Please note that the above is not to be taken as a criticism of the simple view of literacy. Instead, it is meant to show how the simple view of literacy and a more complete one can complement each other. If we started the conversation with the complete view of literacy, we would run the risk of obscuring those necessary early skills that must be developed if any higher order literacy practices are to take shape. In fact, the difference between the simple and more complete views of literacy could be described as the difference between one’s command of surface features as opposed to further control of deeper, more multi-faceted processes that underpin composition and comprehension.

If I am permitted the opportunity to reference Wittgenstein once again, we could draw a division between expressing “sense” and “meaning” (Wittgenstein, 2001). For me to express “sense”, I paint a picture in words, but there is no guarantee that this picture will be meaningful to anyone. It may simply be a picture, as in “See Spot run”. Whilst a “sense” is captured in a picture depicted in a sentence, either the author or the audience must process that picture in some way in order to attach meaning to it. The following sentences express a “sense”, but also the deep potential for many meanings (reactions and association) to arise. What meaning(s) does this picture express to you?

Old Man and Old Woman sat in the forest. Pinprop sat at their feet. They were in a clearing. They listened to footsteps running in their direction, and to a siren wailing in the distance. After a while, the footsteps receded.
— (Okri, 2009, p. 5)


Fish, S. (2011). How to write a sentence: and how to read one. New York: HaperCollins Publishers.

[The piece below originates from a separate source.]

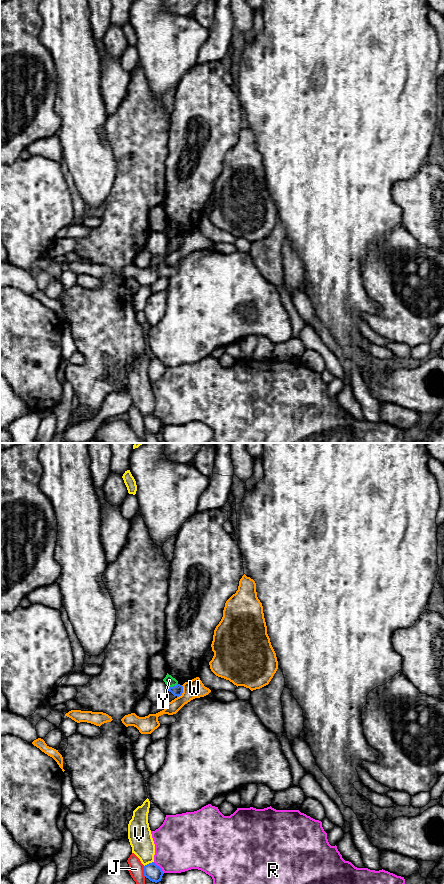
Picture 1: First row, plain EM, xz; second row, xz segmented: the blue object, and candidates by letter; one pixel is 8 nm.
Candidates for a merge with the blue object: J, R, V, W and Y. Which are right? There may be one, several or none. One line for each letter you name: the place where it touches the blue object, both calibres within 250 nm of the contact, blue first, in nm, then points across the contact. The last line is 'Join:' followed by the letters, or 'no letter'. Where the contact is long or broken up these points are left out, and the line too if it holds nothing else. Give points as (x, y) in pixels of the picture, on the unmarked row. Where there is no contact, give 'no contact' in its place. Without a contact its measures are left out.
Join: no letter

Francis, D., Kulesz, P. A., & Benoit, J. S. (2018). Extending the Simple View of Reading to Account for Variation Within Readers and Across Texts: The Complete View of Reading (CVRi). In Remedial and Special Education, Vol. 39(5) 274–288.

Okri, B. (2009). Tales of freedom. London: Rider.

Smeyers, P., & Burbles, N. (2010). Education as initiation into practices. In M. Peters, N. Burbles, & P. Smeyers (Eds.), Showing and doing: Wittgenstein as a pedagogical philosopher (pp. 183 – 198). London: Paradigm Publishers.

Snow, C. (2018). Simple and Not-So-Simple Views of Reading. In Remedial and Special Education, Vol. 39(5) 313–316.

Wittgenstein, L. (2001). Tractatus logico-philosophicus. London: Routledge.